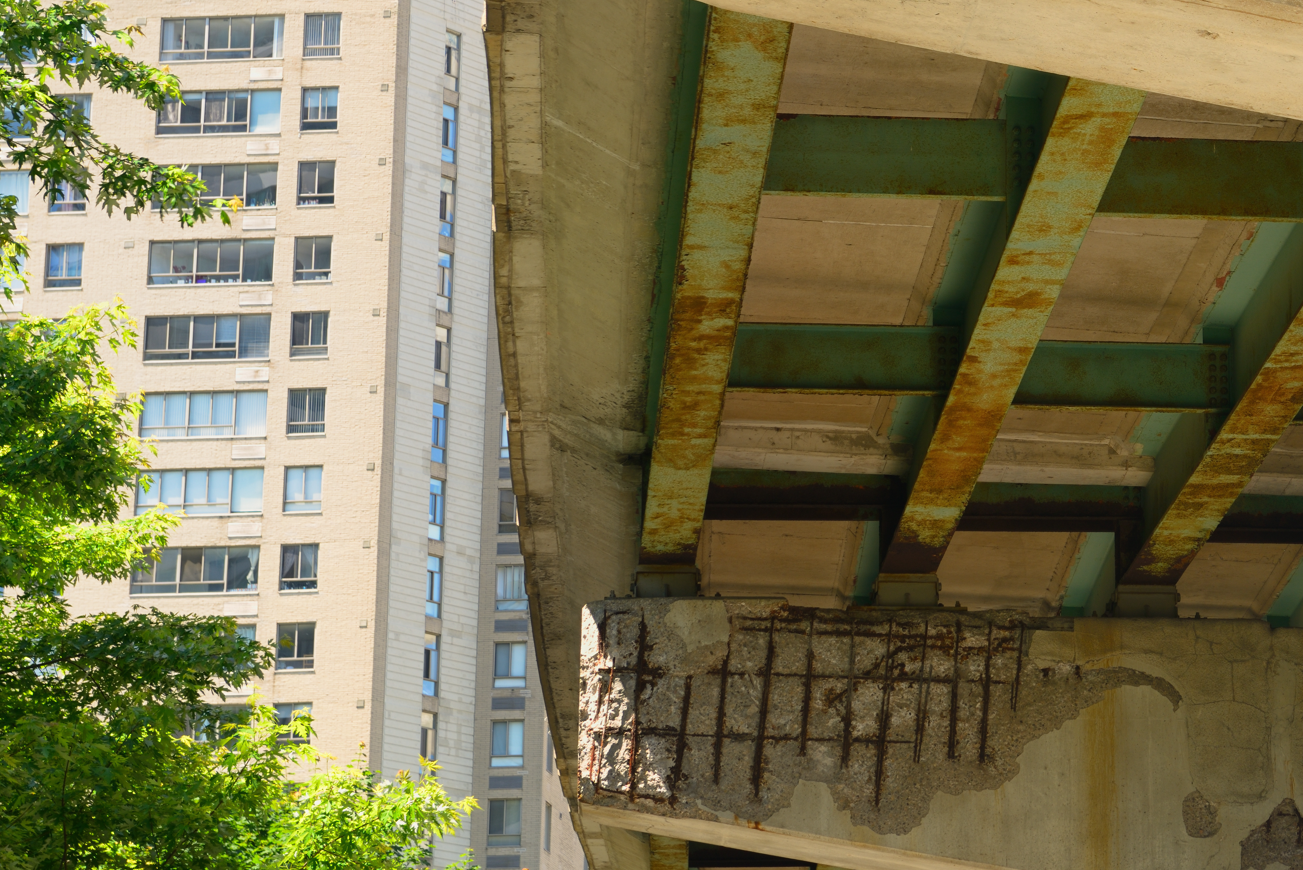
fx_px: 4634
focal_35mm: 128
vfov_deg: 10.7
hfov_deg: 15.9
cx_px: 1116
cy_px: 170
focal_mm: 70
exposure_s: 1/15
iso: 100
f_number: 8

> [Work item] Could you retype every record exactly, leaving the pictures out?

> [Exercise response]
fx_px: 4634
focal_35mm: 128
vfov_deg: 10.7
hfov_deg: 15.9
cx_px: 1116
cy_px: 170
focal_mm: 70
exposure_s: 1/15
iso: 100
f_number: 8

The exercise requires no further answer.